Write out the entire listing exactly, so that each line matches the original.

==========

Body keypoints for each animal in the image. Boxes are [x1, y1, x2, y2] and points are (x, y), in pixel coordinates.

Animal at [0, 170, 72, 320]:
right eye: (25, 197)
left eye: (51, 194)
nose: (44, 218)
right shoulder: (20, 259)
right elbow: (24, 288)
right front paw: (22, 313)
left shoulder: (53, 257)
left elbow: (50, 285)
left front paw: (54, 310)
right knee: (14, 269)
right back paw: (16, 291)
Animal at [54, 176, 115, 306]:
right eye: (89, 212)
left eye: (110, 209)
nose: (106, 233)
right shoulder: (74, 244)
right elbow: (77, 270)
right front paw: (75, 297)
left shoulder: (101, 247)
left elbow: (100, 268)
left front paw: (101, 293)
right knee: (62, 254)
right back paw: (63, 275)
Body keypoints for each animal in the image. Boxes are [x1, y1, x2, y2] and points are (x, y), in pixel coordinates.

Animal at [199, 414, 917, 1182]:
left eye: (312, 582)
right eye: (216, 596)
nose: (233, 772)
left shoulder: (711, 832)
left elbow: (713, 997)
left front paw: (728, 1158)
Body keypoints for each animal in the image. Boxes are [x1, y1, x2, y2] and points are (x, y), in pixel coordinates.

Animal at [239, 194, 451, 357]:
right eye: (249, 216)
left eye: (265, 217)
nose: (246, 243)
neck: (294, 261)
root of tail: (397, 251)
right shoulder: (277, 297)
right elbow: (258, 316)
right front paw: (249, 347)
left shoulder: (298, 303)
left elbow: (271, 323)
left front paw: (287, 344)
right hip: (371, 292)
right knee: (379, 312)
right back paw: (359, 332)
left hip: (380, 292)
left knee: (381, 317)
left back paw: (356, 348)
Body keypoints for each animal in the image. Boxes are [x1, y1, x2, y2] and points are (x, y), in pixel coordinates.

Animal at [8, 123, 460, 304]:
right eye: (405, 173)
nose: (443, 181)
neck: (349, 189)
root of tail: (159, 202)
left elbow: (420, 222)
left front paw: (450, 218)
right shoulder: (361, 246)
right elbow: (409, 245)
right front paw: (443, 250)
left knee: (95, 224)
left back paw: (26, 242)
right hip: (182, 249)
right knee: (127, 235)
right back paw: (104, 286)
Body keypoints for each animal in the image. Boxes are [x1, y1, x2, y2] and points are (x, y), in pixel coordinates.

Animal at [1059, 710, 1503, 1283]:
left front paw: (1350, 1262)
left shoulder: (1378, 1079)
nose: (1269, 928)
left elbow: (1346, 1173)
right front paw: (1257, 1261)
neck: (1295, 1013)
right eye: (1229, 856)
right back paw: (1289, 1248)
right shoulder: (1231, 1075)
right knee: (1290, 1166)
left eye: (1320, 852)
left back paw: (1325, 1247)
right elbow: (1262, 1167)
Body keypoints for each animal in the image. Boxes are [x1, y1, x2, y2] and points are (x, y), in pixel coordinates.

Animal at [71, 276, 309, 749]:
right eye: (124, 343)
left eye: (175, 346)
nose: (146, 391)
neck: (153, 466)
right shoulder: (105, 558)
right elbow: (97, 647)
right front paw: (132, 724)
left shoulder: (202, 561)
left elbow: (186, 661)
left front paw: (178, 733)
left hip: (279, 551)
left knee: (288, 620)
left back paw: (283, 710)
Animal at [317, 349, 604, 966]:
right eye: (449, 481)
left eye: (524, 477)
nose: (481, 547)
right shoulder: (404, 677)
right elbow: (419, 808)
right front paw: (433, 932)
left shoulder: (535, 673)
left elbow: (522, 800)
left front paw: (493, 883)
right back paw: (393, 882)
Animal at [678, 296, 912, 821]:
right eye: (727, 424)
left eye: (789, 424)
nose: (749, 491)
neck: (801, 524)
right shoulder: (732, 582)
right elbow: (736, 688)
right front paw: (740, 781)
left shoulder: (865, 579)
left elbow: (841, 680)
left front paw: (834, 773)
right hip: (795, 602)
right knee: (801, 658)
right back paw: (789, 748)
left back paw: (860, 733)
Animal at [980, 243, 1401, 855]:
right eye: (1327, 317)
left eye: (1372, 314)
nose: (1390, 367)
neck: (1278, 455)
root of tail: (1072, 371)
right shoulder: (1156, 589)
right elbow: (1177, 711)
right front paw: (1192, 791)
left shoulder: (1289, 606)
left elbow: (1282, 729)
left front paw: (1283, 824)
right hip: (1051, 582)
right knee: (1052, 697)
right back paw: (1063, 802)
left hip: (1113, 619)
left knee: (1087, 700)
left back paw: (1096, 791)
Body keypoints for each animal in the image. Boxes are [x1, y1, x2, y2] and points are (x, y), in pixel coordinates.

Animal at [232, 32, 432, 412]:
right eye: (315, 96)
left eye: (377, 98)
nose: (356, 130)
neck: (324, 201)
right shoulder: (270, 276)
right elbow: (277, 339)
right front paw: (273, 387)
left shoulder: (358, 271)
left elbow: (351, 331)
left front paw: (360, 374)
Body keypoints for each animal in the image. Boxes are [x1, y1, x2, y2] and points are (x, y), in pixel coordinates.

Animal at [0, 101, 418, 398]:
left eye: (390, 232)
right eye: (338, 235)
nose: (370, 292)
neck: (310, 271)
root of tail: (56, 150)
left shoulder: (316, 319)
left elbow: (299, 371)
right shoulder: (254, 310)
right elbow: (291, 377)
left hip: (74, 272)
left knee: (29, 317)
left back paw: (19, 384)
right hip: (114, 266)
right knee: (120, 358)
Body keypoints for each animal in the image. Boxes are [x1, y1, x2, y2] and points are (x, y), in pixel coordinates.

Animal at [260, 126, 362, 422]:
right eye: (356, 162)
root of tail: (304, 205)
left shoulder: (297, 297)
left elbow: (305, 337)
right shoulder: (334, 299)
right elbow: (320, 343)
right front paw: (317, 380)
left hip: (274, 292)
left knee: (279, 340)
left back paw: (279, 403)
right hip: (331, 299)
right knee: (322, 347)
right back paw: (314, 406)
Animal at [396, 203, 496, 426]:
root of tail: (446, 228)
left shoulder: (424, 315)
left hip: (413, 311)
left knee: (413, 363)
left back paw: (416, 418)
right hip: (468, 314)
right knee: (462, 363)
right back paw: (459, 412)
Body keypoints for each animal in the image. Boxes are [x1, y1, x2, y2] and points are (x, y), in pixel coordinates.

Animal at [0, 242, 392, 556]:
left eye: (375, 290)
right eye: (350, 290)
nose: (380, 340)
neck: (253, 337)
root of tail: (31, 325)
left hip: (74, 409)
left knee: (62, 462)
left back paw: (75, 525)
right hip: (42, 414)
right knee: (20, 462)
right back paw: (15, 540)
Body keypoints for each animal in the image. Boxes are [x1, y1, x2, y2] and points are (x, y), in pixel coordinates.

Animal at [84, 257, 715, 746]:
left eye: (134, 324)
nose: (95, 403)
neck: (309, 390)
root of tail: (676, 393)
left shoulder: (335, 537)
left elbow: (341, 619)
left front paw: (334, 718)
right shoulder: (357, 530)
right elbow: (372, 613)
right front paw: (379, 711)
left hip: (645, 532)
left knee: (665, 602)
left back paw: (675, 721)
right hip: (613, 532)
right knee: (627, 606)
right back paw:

==========

▶ [REPLY]:
Body keypoints for each animal in the image. Boxes are [x1, y1, x2, y2] and points are (x, y), in pixel coordinates.

Animal at [0, 170, 72, 320]:
right eye: (25, 197)
left eye: (51, 194)
nose: (44, 218)
right shoulder: (20, 259)
right elbow: (24, 288)
right front paw: (22, 313)
left shoulder: (53, 257)
left elbow: (50, 285)
left front paw: (54, 310)
right knee: (14, 269)
right back paw: (16, 291)
Animal at [54, 176, 115, 306]:
right eye: (89, 212)
left eye: (110, 209)
nose: (106, 233)
right shoulder: (74, 244)
right elbow: (77, 270)
right front paw: (75, 297)
left shoulder: (101, 247)
left elbow: (100, 268)
left front paw: (101, 293)
right knee: (62, 254)
right back paw: (63, 275)
Body keypoints for each animal in the image. Boxes are [x1, y1, x2, y2] and points are (x, y), in pixel coordinates.

Animal at [199, 414, 917, 1182]:
left eye: (312, 582)
right eye: (216, 596)
nose: (233, 772)
left shoulder: (711, 832)
left elbow: (713, 997)
left front paw: (728, 1158)
Body keypoints for each animal in the image. Boxes are [x1, y1, x2, y2] and points are (x, y), in pixel coordinates.

Animal at [239, 194, 451, 357]:
right eye: (249, 216)
left eye: (265, 217)
nose: (246, 243)
neck: (294, 261)
root of tail: (397, 251)
right shoulder: (277, 297)
right elbow: (258, 316)
right front paw: (249, 347)
left shoulder: (298, 303)
left elbow: (271, 323)
left front paw: (287, 344)
right hip: (371, 292)
right knee: (379, 312)
right back paw: (359, 332)
left hip: (380, 292)
left knee: (381, 317)
left back paw: (356, 348)
Body keypoints for each animal in the image. Boxes are [x1, y1, x2, y2] and points are (x, y), in pixel coordinates.

Animal at [8, 123, 460, 304]:
right eye: (405, 173)
nose: (443, 181)
neck: (349, 189)
root of tail: (159, 202)
left elbow: (420, 222)
left front paw: (450, 218)
right shoulder: (361, 246)
right elbow: (409, 245)
right front paw: (443, 250)
left knee: (95, 224)
left back paw: (26, 242)
right hip: (182, 249)
right knee: (127, 235)
right back paw: (104, 286)
Body keypoints for each animal in the image. Boxes are [x1, y1, x2, y2] and points are (x, y), in pixel coordinates.

Animal at [1059, 710, 1503, 1283]:
left front paw: (1350, 1262)
left shoulder: (1378, 1079)
nose: (1269, 928)
left elbow: (1346, 1173)
right front paw: (1257, 1261)
neck: (1295, 1013)
right eye: (1229, 856)
right back paw: (1289, 1248)
right shoulder: (1231, 1075)
right knee: (1290, 1166)
left eye: (1320, 852)
left back paw: (1325, 1247)
right elbow: (1262, 1167)
Body keypoints for each animal in the image. Boxes are [x1, y1, x2, y2] and points are (x, y), in pixel coordinates.

Animal at [71, 276, 309, 749]:
right eye: (124, 343)
left eye: (175, 346)
nose: (146, 391)
neck: (153, 466)
right shoulder: (105, 558)
right elbow: (97, 647)
right front paw: (132, 724)
left shoulder: (202, 561)
left elbow: (186, 661)
left front paw: (178, 733)
left hip: (279, 551)
left knee: (288, 620)
left back paw: (283, 710)
Animal at [317, 349, 604, 966]:
right eye: (449, 481)
left eye: (524, 477)
nose: (481, 547)
right shoulder: (404, 677)
right elbow: (419, 808)
right front paw: (433, 932)
left shoulder: (535, 673)
left elbow: (522, 800)
left front paw: (493, 883)
right back paw: (393, 882)
Animal at [678, 296, 912, 821]:
right eye: (727, 424)
left eye: (789, 424)
nose: (749, 491)
neck: (801, 524)
right shoulder: (732, 582)
right elbow: (736, 688)
right front paw: (740, 781)
left shoulder: (865, 579)
left elbow: (841, 680)
left front paw: (834, 773)
right hip: (795, 602)
right knee: (801, 658)
right back paw: (789, 748)
left back paw: (860, 733)
Animal at [980, 243, 1401, 855]:
right eye: (1327, 317)
left eye: (1372, 314)
nose: (1390, 367)
neck: (1278, 455)
root of tail: (1072, 371)
right shoulder: (1156, 589)
right elbow: (1177, 711)
right front paw: (1192, 791)
left shoulder: (1289, 606)
left elbow: (1282, 729)
left front paw: (1283, 824)
right hip: (1051, 582)
right knee: (1052, 697)
right back paw: (1063, 802)
left hip: (1113, 619)
left knee: (1087, 700)
left back paw: (1096, 791)
Body keypoints for each animal in the image. Boxes are [x1, y1, x2, y2] and points are (x, y), in pixel coordinates.

Animal at [232, 32, 432, 412]:
right eye: (315, 96)
left eye: (377, 98)
nose: (356, 130)
neck: (324, 201)
right shoulder: (270, 276)
right elbow: (277, 339)
right front paw: (273, 387)
left shoulder: (358, 271)
left elbow: (351, 331)
left front paw: (360, 374)
Body keypoints for each animal in the image. Boxes are [x1, y1, x2, y2] and points are (x, y), in pixel coordinates.

Animal at [0, 101, 418, 398]:
left eye: (390, 232)
right eye: (338, 235)
nose: (370, 292)
neck: (310, 271)
root of tail: (56, 150)
left shoulder: (316, 319)
left elbow: (299, 371)
right shoulder: (254, 310)
right elbow: (291, 377)
left hip: (74, 272)
left knee: (29, 317)
left back paw: (19, 384)
right hip: (114, 266)
right knee: (120, 358)
Body keypoints for each animal in the image. Boxes are [x1, y1, x2, y2] and points are (x, y), in pixel coordinates.

Animal at [260, 126, 362, 422]:
right eye: (356, 162)
root of tail: (304, 205)
left shoulder: (297, 297)
left elbow: (305, 337)
right shoulder: (334, 299)
right elbow: (320, 343)
right front paw: (317, 380)
left hip: (274, 292)
left knee: (279, 340)
left back paw: (279, 403)
right hip: (331, 299)
right knee: (322, 347)
right back paw: (314, 406)
Animal at [396, 203, 496, 426]:
root of tail: (446, 228)
left shoulder: (424, 315)
left hip: (413, 311)
left knee: (413, 363)
left back paw: (416, 418)
right hip: (468, 314)
right knee: (462, 363)
right back paw: (459, 412)
Body keypoints for each animal in the image. Boxes are [x1, y1, x2, y2] and points are (x, y), in pixel coordinates.

Animal at [0, 242, 392, 556]:
left eye: (375, 290)
right eye: (350, 290)
nose: (380, 340)
neck: (253, 337)
root of tail: (31, 325)
left hip: (74, 409)
left knee: (62, 462)
left back paw: (75, 525)
right hip: (42, 414)
right knee: (20, 462)
right back paw: (15, 540)
Body keypoints for each animal in the image. Boxes are [x1, y1, x2, y2] and points are (x, y), in pixel coordinates.

Animal at [84, 257, 715, 746]:
left eye: (134, 324)
nose: (95, 403)
neck: (309, 390)
root of tail: (676, 393)
left shoulder: (335, 537)
left elbow: (341, 619)
left front paw: (334, 718)
right shoulder: (357, 530)
right elbow: (372, 613)
right front paw: (379, 711)
left hip: (645, 532)
left knee: (665, 602)
left back paw: (675, 721)
right hip: (613, 532)
right knee: (627, 606)
right back paw:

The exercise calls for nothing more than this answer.